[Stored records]

========================================================================

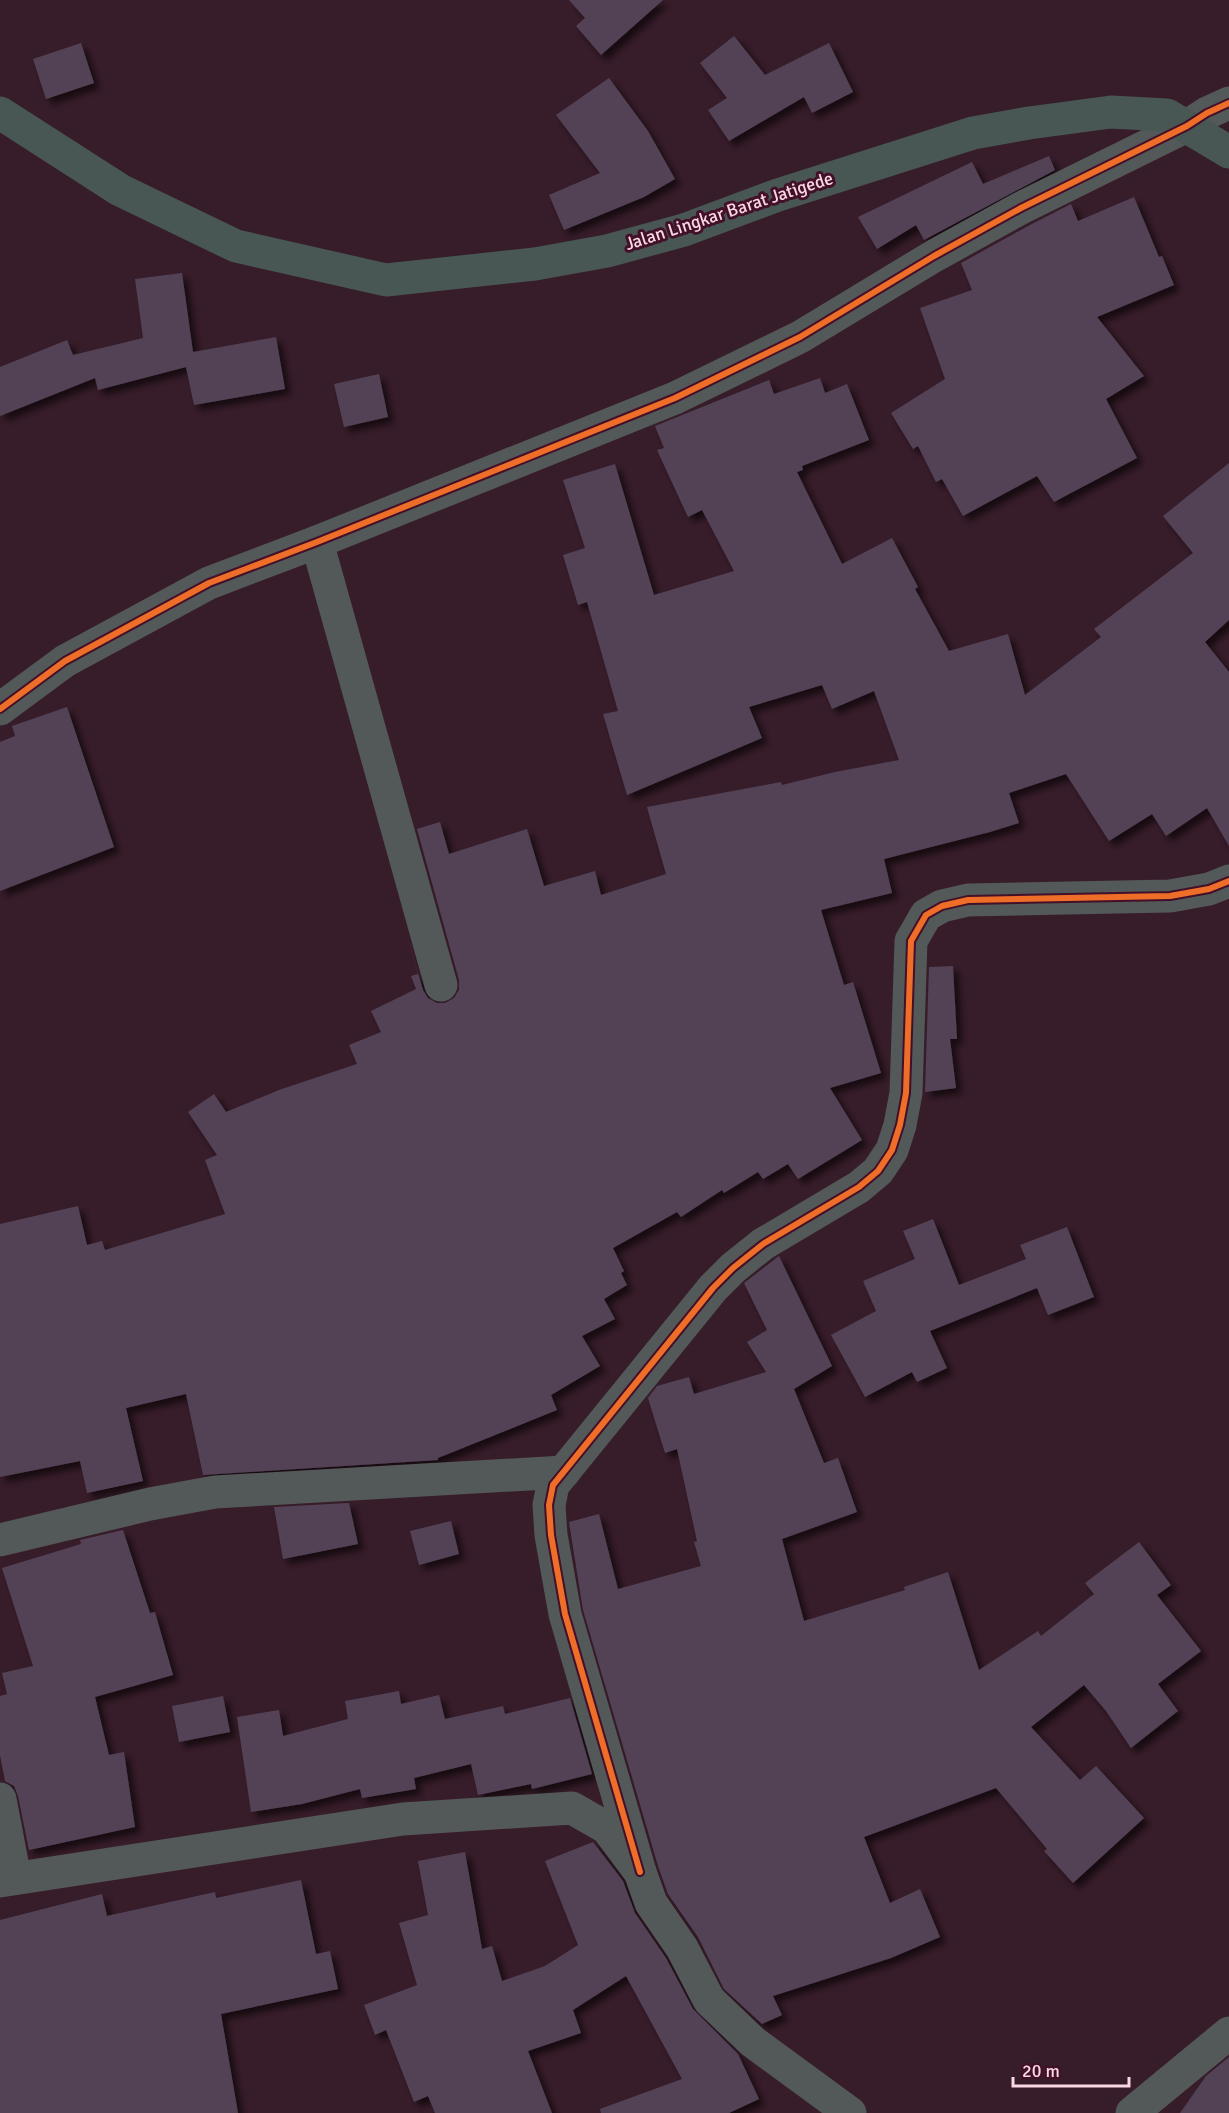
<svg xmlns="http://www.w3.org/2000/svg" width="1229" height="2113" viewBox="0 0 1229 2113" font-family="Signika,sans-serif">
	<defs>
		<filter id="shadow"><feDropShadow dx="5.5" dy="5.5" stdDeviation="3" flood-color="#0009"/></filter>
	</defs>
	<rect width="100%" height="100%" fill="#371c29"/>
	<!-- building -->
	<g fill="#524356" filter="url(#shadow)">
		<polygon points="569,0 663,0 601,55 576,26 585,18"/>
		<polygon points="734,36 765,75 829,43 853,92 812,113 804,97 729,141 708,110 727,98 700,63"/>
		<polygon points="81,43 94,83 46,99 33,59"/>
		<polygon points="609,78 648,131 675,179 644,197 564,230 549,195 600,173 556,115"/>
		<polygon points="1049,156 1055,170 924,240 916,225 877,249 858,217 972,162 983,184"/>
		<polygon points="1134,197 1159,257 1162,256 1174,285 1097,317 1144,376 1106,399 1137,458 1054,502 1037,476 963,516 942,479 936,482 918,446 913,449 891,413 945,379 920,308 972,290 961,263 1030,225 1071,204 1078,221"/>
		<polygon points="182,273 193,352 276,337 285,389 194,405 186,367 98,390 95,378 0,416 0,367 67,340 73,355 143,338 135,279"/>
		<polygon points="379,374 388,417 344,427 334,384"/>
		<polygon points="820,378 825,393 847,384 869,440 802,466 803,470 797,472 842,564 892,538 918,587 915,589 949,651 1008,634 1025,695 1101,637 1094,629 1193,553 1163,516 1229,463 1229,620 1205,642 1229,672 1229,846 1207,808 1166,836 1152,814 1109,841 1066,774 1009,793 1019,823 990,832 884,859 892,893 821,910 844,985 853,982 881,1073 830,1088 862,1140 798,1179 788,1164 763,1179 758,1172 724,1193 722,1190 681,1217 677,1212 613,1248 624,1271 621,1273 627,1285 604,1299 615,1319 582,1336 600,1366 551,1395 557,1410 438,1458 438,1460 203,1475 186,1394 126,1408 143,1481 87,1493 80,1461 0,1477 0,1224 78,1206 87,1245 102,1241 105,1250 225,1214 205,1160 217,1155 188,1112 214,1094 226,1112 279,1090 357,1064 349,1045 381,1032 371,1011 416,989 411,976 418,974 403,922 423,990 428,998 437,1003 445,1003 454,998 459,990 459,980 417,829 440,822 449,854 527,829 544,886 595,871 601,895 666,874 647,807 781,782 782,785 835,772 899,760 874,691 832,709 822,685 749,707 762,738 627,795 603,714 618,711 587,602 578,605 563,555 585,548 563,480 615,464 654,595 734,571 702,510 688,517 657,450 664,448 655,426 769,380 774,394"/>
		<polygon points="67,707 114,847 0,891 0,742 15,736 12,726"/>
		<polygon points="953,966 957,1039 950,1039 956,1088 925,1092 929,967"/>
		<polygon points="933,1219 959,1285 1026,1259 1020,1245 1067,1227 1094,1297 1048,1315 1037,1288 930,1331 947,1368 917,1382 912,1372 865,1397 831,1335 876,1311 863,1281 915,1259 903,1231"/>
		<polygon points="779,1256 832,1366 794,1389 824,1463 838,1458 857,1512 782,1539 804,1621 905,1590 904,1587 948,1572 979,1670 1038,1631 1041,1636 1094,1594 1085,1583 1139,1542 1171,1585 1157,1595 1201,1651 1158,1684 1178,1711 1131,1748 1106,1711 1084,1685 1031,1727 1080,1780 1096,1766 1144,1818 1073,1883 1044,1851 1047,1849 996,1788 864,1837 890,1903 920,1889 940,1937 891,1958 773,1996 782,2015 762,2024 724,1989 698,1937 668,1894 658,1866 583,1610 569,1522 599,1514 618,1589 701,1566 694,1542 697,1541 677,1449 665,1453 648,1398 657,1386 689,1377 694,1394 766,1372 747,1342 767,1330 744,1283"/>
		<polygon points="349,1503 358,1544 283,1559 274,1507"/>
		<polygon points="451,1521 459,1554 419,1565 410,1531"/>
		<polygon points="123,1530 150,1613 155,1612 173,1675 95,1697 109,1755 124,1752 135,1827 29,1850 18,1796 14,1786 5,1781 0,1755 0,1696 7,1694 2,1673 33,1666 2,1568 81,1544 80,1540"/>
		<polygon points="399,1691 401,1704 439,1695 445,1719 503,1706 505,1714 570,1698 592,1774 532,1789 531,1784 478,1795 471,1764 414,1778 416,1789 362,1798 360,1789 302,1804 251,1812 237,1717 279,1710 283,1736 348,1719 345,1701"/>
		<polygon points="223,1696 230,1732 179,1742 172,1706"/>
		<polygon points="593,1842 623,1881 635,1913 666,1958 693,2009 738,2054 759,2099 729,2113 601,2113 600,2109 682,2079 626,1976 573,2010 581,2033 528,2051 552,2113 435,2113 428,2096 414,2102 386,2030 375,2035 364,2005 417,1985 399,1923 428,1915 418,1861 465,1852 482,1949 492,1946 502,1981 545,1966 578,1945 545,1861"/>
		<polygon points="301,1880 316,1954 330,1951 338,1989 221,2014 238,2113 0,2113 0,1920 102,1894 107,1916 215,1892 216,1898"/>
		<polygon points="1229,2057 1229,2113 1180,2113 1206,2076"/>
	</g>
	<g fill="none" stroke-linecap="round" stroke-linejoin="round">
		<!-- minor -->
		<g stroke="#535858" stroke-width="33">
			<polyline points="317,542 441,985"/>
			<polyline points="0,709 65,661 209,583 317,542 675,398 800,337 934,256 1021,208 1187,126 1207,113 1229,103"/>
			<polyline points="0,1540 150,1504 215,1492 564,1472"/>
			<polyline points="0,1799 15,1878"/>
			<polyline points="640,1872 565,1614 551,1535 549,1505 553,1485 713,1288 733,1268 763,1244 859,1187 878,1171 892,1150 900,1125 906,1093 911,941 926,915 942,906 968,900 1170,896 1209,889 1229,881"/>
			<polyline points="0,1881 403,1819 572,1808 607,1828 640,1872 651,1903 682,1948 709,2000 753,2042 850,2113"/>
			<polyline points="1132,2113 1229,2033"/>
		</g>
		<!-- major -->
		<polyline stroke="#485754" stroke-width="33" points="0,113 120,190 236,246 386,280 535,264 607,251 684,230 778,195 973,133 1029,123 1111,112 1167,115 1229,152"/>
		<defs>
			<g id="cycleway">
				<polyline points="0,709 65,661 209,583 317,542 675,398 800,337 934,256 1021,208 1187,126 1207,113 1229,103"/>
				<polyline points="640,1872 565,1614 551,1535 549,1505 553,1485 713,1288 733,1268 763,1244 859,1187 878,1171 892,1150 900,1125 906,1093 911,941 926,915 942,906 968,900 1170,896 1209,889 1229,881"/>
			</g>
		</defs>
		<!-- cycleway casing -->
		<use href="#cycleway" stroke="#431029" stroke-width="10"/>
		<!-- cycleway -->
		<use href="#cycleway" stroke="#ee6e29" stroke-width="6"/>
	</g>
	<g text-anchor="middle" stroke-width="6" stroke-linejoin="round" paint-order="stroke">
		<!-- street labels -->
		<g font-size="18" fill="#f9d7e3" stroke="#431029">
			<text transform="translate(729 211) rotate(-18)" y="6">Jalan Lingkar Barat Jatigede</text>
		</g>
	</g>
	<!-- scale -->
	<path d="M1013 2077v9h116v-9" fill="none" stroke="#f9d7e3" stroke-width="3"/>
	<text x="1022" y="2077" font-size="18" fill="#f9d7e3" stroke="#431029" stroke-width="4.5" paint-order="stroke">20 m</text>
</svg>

========================================================================

Report how many lines of the data hold the string "round"; give only the number.

2